I nostri assaggi dell’Amarone Opera Prima 2026
Cinque etichette che ci hanno convinto tra gli Amarone della Valpolicella DOCG 2021 in anteprima.
Amarone La Collina dei Ciliegi — Il naso si apre su delicate sfumature floreali, per poi evolversi verso la marasca, la confettura di frutti rossi e un intreccio raffinato di spezie ed echi di cuoio. Al sorso è strutturato e avvolgente, con un equilibrio centrato e un finale di bella persistenza.
Amarone Le Guaite di Noemi — Naso fresco e vivace, dove erbe aromatiche e frutta croccante dialogano con la liquirizia e la cannella. In bocca è intenso ma sorprendentemente fresco, con un tannino presente ma in elegante fase di integrazione; il finale regala una lunga scia di polvere di caffè.
Amarone Pasqua Vini — Naso ampio, armonico e ben definito: bastoncino di liquirizia, tabacco e note di torrefazione si fondono con precisione. Il sorso è potente ma non privo di grazia, sostenuto da un tannino fine e da un’acidità puntuale. Il finale, lungo e persistente, si chiude su caffè e cioccolato fondente.
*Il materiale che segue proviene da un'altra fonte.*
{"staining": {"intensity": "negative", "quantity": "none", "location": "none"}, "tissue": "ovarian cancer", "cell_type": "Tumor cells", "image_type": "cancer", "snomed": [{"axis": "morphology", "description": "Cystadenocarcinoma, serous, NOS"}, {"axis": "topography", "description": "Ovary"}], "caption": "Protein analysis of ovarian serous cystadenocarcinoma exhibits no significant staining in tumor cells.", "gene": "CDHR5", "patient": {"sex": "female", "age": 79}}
Amarone Gerardo Cesari — Sentori di spezie e mineralità aprono il naso con carattere deciso, anticipando un sorso fresco, sapido e avvolgente. Elegante nella struttura, potente nell’anima: un Amarone che racconta con autorevolezza le grandi potenzialità della denominazione di questa annata.
Amarone Ca’ dei Frati — Carattere e profondità si impongono fin dal primo sorso, mentre eleganza, sapidità e freschezza completano un profilo organolettico equilibrato e di grande personalità.